§ TO DO
Count the lines below that contain the string "operationType", with case counting, and give only that number.

·····

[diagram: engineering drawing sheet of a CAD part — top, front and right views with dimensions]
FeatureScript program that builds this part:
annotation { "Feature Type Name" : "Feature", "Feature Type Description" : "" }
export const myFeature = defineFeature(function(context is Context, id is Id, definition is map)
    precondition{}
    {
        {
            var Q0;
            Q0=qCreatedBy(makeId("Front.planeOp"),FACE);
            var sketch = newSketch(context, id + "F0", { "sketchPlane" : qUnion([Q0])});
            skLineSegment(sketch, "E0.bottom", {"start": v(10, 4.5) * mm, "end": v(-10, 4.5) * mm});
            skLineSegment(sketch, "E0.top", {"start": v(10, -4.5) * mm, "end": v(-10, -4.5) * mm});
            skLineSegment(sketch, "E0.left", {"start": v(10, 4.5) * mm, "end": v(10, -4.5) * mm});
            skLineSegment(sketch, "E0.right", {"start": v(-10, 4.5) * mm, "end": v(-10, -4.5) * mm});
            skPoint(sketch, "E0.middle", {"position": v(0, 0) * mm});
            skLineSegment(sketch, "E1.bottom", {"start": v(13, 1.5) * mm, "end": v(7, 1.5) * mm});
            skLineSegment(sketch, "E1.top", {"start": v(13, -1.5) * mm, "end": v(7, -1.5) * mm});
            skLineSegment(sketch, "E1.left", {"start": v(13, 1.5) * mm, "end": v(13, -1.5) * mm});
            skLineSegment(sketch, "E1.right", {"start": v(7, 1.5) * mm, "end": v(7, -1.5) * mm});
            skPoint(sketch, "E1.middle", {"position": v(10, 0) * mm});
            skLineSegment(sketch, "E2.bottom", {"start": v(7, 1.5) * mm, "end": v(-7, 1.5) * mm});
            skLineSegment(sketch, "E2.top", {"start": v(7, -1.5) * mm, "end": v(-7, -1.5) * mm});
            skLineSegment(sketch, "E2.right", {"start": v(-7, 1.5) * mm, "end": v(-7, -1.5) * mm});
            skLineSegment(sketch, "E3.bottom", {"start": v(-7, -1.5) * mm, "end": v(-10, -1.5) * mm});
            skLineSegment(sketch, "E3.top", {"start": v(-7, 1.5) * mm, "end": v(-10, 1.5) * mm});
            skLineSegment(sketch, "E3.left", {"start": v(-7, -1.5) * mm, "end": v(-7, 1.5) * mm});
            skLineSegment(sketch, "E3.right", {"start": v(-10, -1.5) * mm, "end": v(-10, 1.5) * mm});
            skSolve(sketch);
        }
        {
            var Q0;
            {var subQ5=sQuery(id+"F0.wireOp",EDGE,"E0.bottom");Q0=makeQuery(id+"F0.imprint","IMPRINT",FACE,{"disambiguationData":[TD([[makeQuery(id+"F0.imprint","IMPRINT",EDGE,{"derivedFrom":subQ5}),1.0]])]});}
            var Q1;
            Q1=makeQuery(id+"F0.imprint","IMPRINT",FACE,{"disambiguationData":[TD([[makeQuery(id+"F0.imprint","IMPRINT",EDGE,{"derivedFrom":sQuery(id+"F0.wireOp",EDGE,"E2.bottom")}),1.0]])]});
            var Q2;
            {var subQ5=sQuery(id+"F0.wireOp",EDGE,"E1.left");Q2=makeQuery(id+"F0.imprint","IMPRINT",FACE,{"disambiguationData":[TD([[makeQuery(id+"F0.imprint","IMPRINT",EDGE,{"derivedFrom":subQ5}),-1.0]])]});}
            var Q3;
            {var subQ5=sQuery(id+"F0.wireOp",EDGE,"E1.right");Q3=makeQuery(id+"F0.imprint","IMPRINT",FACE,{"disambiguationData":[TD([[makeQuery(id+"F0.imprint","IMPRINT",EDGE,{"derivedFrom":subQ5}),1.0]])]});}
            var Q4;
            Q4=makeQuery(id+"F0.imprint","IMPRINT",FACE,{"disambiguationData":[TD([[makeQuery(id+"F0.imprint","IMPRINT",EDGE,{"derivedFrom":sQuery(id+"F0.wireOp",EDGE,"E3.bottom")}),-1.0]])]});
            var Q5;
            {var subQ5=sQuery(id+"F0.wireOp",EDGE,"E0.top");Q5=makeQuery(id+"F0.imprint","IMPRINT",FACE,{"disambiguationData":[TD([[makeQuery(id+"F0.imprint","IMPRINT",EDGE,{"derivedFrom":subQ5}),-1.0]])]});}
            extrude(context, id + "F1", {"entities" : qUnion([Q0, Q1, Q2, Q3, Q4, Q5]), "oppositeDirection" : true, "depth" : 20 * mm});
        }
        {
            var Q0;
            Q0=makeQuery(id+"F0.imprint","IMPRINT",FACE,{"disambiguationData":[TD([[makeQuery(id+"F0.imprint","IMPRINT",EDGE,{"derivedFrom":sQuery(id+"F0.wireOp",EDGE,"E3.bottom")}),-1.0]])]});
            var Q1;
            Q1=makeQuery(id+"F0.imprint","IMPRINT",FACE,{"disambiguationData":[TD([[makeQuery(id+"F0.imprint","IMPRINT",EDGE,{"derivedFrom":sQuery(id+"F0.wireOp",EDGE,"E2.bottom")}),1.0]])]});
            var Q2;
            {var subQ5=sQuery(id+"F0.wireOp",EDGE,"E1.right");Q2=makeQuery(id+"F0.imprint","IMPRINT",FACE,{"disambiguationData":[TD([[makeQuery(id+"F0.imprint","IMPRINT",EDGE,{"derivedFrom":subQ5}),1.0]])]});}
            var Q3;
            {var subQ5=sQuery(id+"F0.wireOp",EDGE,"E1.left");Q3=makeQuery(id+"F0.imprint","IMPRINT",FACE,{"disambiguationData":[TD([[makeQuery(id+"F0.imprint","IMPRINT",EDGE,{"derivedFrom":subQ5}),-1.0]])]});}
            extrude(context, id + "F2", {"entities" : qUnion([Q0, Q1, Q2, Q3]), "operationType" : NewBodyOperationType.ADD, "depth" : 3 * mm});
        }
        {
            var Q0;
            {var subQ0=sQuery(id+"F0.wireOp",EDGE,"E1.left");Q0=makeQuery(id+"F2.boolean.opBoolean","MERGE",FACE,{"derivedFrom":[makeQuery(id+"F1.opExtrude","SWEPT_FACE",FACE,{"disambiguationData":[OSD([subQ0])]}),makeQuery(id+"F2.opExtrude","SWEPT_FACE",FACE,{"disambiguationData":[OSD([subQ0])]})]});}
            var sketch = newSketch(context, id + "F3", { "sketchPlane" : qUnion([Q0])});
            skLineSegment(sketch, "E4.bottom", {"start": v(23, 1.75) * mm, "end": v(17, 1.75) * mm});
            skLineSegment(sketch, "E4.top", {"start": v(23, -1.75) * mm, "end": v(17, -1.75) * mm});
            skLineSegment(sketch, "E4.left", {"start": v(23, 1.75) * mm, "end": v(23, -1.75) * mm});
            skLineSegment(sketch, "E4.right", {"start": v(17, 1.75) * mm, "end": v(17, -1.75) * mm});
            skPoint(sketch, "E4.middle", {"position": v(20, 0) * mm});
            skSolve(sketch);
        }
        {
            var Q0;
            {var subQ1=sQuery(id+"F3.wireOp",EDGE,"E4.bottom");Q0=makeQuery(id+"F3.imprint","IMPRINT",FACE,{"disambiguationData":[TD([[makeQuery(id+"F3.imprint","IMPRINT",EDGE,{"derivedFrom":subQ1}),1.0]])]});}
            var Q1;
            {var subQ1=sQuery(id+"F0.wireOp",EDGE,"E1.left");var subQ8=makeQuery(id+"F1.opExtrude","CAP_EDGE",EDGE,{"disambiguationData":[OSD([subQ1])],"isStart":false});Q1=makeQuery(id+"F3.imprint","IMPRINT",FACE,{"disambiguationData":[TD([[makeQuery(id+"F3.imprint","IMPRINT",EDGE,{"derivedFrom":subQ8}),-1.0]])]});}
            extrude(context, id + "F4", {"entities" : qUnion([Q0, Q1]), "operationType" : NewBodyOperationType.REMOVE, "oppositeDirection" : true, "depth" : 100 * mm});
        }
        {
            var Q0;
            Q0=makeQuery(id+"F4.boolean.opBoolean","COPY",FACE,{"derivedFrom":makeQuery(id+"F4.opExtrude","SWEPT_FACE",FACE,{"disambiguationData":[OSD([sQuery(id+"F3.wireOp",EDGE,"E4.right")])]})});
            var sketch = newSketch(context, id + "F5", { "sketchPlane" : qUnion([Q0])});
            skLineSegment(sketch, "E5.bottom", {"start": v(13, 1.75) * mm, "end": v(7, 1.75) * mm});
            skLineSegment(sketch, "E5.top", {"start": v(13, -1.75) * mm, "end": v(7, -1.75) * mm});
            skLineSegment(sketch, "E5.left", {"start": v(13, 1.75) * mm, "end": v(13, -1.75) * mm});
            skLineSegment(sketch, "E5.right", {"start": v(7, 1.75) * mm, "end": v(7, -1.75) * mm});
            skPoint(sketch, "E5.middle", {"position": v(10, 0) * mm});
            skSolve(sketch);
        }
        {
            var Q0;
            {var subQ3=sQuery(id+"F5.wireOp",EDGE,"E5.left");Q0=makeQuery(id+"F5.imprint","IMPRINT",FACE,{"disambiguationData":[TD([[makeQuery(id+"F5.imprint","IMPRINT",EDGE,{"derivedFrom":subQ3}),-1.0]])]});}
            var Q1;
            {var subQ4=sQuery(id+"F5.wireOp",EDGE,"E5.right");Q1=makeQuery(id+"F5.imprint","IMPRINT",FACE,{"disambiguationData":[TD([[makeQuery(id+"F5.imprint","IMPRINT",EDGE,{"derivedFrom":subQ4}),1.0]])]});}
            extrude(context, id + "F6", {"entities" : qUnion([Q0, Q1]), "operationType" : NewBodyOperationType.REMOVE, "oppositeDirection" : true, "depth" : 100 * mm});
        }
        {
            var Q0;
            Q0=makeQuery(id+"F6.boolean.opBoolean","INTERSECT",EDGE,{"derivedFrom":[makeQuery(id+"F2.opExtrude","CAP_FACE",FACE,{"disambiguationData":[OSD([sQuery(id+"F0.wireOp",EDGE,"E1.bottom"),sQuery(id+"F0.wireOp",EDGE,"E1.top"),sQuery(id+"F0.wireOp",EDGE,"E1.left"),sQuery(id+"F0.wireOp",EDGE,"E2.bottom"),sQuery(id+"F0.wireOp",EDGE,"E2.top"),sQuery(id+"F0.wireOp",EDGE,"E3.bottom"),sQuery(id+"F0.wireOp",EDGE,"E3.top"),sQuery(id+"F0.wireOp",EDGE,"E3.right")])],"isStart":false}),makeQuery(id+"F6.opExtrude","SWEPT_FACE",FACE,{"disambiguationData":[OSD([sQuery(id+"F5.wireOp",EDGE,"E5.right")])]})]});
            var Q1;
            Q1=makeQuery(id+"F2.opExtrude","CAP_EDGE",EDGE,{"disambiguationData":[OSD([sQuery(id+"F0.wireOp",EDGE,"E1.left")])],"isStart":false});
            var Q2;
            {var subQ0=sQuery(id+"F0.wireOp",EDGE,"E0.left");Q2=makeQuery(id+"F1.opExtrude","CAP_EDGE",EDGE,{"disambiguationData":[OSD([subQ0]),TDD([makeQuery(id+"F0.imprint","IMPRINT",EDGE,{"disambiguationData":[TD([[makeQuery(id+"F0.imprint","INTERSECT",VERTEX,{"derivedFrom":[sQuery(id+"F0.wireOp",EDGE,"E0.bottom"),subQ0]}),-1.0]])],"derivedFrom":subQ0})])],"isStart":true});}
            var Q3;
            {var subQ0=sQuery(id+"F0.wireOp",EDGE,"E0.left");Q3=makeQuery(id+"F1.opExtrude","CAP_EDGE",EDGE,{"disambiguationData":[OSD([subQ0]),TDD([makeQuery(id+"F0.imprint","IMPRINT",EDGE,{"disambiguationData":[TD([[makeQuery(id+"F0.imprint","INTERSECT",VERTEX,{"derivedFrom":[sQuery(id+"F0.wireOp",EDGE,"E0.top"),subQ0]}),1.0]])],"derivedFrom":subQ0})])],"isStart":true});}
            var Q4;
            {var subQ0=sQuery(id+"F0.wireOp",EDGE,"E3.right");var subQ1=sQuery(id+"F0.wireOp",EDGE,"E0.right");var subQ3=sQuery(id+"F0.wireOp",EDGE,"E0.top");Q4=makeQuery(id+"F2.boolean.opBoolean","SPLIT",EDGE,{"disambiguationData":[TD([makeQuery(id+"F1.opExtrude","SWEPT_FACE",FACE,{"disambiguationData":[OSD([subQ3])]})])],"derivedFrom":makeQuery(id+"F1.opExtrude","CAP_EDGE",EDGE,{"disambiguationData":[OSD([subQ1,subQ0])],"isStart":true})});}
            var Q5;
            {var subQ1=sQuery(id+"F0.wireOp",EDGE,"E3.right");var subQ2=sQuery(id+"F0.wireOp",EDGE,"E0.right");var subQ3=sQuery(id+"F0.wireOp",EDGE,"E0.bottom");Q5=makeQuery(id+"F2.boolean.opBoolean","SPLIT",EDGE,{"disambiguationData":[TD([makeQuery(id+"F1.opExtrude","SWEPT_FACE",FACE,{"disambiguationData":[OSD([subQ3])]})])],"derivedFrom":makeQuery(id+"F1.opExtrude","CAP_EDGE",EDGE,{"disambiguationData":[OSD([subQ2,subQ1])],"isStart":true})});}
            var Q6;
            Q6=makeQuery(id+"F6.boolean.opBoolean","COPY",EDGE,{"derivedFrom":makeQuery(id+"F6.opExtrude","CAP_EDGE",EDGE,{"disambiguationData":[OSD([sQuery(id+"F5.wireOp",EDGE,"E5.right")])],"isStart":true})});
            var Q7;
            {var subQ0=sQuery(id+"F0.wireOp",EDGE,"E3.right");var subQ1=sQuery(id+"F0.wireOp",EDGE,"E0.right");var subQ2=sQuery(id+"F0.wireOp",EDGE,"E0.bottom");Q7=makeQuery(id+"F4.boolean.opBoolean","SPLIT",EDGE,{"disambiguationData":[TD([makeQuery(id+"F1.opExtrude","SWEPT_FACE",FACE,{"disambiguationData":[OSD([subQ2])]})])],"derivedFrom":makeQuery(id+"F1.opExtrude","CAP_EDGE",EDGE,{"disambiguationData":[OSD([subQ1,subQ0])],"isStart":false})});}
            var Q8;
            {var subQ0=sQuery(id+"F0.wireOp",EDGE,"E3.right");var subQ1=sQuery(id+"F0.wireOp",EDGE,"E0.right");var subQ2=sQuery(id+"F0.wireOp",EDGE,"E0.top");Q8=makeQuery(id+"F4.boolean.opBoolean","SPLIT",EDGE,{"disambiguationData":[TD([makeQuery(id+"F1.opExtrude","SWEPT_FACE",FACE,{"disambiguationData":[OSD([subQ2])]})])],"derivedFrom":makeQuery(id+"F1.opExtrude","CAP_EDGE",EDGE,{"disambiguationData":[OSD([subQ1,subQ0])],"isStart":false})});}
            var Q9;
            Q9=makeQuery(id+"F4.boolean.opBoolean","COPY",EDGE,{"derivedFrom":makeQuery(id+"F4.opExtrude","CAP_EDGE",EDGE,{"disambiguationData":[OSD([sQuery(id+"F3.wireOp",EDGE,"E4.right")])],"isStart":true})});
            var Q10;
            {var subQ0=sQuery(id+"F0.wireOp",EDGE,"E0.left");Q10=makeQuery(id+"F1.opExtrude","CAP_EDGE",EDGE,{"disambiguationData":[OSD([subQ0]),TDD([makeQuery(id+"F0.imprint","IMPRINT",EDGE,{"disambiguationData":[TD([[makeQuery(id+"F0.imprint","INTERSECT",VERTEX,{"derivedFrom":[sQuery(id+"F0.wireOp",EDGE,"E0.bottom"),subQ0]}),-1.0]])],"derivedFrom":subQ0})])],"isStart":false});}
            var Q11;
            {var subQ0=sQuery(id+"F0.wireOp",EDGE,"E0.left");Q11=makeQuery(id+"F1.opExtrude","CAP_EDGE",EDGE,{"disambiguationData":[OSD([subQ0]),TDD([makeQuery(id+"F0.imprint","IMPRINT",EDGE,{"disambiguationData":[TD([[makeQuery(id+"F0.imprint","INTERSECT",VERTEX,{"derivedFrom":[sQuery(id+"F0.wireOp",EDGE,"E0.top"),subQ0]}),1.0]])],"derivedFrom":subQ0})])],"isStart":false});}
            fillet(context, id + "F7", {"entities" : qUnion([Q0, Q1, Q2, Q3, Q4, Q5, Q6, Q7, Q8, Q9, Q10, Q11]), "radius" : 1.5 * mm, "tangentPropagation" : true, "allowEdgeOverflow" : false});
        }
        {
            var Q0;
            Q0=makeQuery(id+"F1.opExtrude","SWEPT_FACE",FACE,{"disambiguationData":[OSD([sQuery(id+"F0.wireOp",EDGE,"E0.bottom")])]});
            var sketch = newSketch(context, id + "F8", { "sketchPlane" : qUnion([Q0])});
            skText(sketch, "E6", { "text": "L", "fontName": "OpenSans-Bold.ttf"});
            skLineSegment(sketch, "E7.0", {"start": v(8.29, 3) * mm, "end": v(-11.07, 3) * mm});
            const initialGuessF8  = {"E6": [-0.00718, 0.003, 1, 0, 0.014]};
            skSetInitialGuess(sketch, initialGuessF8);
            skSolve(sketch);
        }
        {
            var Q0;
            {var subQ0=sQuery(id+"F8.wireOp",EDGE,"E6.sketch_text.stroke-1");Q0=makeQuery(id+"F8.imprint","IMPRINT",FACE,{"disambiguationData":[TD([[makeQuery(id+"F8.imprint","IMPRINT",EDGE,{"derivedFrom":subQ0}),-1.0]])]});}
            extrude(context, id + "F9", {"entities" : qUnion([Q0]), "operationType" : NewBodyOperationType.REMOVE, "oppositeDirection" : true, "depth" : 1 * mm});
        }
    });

·····

§ COMPLETE OUTPUT
4